Khusus umat Hindu disediakan satu buah bus kapasitas 35 orang dari pura agung menuju hotel pasific dan kembali lagi ke pura agung setelah acara.
Acara dimulai pukul 10 pagi karena dihadiri oleh Gubernur Kepri HM Sani, yang waktunya sangat terbatas berhubung harus menghadiri acara ditempat lain. Sampai acara penandatanganan surat pengukuhan pengurus Perkit, rombongan umat hindu yang dari Pura Agung belum muncul-muncul juga. Tidak lebih dari 10 orang 'bali' yang hadir. beberapa menit kemudian kelihatan rombongan dari Pura Agung berjumlah 5 orang duduk di deretan kursi belakang. Mubasir dan kontras sekali dengan perwakilan provinsi lain yang masyarakatnya berbondong-bondong datang.
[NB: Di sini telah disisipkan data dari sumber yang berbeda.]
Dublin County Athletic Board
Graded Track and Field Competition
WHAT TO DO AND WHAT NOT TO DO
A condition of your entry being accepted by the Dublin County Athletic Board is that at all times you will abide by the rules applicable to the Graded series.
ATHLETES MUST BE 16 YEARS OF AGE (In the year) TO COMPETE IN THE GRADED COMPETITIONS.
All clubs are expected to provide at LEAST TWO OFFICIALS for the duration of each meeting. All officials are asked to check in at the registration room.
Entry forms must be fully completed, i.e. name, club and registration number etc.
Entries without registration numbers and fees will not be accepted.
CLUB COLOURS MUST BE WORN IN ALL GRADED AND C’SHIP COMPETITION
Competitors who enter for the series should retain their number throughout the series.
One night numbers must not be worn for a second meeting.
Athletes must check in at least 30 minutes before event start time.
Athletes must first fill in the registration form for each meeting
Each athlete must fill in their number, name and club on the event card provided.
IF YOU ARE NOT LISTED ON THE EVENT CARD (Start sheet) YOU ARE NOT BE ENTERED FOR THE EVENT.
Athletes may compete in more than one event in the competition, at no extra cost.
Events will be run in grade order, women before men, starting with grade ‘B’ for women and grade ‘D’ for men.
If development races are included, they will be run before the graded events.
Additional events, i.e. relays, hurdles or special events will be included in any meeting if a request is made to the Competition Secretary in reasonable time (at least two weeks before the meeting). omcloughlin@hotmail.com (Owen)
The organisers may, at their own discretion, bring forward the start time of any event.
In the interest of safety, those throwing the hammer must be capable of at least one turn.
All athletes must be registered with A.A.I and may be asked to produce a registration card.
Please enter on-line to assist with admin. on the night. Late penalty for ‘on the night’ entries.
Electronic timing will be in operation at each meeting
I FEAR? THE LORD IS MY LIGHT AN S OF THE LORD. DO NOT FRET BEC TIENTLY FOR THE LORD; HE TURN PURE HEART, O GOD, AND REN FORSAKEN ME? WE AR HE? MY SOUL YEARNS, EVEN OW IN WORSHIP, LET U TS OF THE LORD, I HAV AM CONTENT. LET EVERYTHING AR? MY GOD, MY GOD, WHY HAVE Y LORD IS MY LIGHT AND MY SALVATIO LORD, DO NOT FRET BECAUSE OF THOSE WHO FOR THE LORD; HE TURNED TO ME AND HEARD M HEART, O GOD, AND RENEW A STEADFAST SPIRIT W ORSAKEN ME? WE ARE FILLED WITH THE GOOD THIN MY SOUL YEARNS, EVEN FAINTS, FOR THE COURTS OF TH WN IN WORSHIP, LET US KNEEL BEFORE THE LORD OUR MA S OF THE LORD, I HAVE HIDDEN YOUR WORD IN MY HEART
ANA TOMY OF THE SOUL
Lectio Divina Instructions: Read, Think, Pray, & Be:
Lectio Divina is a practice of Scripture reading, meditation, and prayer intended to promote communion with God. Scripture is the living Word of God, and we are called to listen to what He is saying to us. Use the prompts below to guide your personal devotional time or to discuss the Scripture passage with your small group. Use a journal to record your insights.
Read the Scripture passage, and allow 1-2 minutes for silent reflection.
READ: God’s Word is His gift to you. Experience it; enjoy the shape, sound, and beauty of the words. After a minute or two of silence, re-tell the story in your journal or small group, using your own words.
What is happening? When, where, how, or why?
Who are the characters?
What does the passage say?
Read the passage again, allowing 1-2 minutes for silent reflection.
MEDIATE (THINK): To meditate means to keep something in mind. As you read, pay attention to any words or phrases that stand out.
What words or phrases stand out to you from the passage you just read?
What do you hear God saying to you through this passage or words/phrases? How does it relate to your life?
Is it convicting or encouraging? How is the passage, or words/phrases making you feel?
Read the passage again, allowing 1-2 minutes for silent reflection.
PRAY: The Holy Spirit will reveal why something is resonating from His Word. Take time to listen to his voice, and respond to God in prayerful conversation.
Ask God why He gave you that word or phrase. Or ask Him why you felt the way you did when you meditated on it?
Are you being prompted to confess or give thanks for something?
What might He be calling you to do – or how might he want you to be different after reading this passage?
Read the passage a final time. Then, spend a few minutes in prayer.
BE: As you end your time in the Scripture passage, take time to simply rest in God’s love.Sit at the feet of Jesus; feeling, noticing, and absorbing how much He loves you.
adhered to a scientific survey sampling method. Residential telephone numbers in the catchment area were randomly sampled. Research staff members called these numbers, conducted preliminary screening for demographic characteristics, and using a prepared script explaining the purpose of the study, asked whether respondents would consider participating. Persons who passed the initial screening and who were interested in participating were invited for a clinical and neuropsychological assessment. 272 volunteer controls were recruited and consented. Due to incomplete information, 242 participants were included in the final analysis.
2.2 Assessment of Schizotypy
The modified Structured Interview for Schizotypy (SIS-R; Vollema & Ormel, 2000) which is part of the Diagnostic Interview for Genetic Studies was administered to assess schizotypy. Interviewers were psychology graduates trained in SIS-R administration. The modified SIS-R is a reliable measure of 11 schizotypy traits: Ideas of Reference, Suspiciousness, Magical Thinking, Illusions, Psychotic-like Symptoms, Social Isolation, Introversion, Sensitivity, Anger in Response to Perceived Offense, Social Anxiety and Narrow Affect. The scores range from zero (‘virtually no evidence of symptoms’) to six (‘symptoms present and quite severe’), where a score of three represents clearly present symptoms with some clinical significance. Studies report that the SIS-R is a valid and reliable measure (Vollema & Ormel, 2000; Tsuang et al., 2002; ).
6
Acara demi acara terlewati, hingga tiba waktu makan siang pada jam 12.15. Menu makan siang masih ukuran standard hotel, tidak terlalu jelek.
Satu acara pokok selesai kemudian dilanjutkan dengan acara ke 2 yaitu rapat kerja. Dari 10 orang pengurus perwakilan Hindu/ Bali sudah pada pulang termasuk saya karena ada keperluan lain. Meski saya sempat ditelpon oleh Sekjen pada saat acara Raker dimulai karena tidak terlihat ada di tempat. Praktis yang tersisa disana dari perwakilan Hindu adalah satu peserta dan satu sekjen.
Dua hari menjelang acara pelantikan, semua perwakilan dari IKB diundang meeting di Gedung otorita Batam di ruangan ketua IKB. Saya berhalangan hadir, ternyata yang hadir cuman 4 orang. Wah kenapa begini? Mungkin orang Bali itu cocoknya hanya jadi penghibur sementara daerah lain saling antusias menyuarakan kepentingannya.